Zoeken 5
Een goed priester weet wanneer hij praten en zwijgen moet. Hij nipte dus stil aan zijn koffie en keek naar de boomgaard, waar de boomtakken zwaar neerhingen van grote rose vruchten.
Bern keek om zich heen naar de heuvels en de weggetjes die langs alle huisjes liepen. Hij zag zijn vader daar lopen met zijn bedachtzame tred.
In het grote huis, waar ze woonden in Bern’s jeugd, had zijn vader een eigen grote kamer, waarin allerlei apparatuur stond, voor die tijd zeer geacheveerd.
Bern zat dikwijls in een hoekje, terwijl zijn vader gesprekken voerde in een soort microfoon, in allerlei talen. Machines ratelden en papierstromen rolden er knisperend uit.
Dikwijls kwamen er plechtige mannen langs in zwarte pakken of kaftans. Veelal hadden ze zware baarden en grote haakneuzen. Dan moest hij de kamer uit. Sommige aaiden hem over zijn hoofd, waar hij dan altijd een beetje van terugdeinsde. Daar moesten ze dan altijd erg om lachen.
Als ze weg waren ging hij weer naar binnen. Dan lagen er soms exotische kadootjes. Een maal een miniatuur kromzwaard, met glinsteremde steentjes en goudkleurige beschildering. Later hoorde hij dat dat echt goud was en de steentjes saffieren.
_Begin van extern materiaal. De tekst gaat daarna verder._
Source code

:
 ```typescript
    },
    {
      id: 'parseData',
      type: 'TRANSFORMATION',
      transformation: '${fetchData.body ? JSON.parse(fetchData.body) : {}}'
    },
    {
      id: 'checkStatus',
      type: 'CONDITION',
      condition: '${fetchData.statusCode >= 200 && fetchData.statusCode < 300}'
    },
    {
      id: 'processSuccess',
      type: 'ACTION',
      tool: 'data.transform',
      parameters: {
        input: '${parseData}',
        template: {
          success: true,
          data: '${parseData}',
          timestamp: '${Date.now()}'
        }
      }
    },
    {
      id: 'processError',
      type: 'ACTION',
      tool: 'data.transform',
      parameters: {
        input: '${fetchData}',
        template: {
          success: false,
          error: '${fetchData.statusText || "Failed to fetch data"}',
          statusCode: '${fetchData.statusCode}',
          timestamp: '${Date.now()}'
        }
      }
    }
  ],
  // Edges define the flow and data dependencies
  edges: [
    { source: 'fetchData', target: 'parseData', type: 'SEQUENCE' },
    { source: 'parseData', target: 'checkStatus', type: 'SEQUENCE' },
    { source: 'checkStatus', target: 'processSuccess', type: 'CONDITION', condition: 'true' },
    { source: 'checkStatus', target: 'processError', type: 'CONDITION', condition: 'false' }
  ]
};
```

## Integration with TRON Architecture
Zijn vader praatte niet veel met hem. Maar af en toe kwam er een korte opmerking. Eigenlijk ook edelstenen.
‘Bern, ook als mannen zwart zijn, zijn het nog steeds mensen.’
en
‘Als mensen anders praten, moet je hun taal gaan leren.’
Bern zag wel zijn eenzaamheid en ging zoveel mogelijk bij hem zitten. Af en toe vertelde hij van school of van vriendjes. Dan luisterde zijn vader altijd aandachtig en vroeg Bern wat hij die dag op school had gehad. Ook vroeg hij wat hij van zijn vriendjes vond. Zo leerde Bern analyseren en formuleren.
Zijn moeder was een stille vrouw, die kalm het gezin bestierde en praatte met de gasten. Zij deed dat ook in hun taal.
Ze hielp hem dikwijls met zijn huiswerk en dan bleek dat zij dingen soms beter wist dan in de boeken stond. Daar maakte hij dan altijd goede sier mee op school.
Bern werd zo een breed gevormd man, die hield van mensen, maar wel altijd op zijn hoede was, omdat hij wist dat mensen niet altijd integer waren.
Met die intellectuele bagage keek hij nu naar de priester. ‘Dus u hebt mijn vader gekend?’
De kleine man spreidde zijn handen. ‘Kennen. Kees was een gesloten man. Hij had geleerd in zijn leven dat veel praten verantwoordelijkheid met zich meebrengt. Maar hij heeft het wel veel over ....’ Hij aarzelde. ‘...jou gehad.’
Bern glimlachte. ‘Zeg maar Bern.’
De ander zuchtte opgelucht. ‘Ik heet Maxime.’
‘Mooie naam.’
‘Ja. Er is zelfs een hond naar mij genoemd. Een oude dame uit de parochie had een Franse basset en daar vond ze die naam goed bij passen. Voor haar een groot eerbetoon. Toen ze dood ging, heeft de hond het nog twee weken volgehouden en is toen rustig zelf overleden.’
Hij stond op. ‘Ga mee een eindje lopen. Dan laat ik je de weg zien die je vader en ik altijd samen liepen.’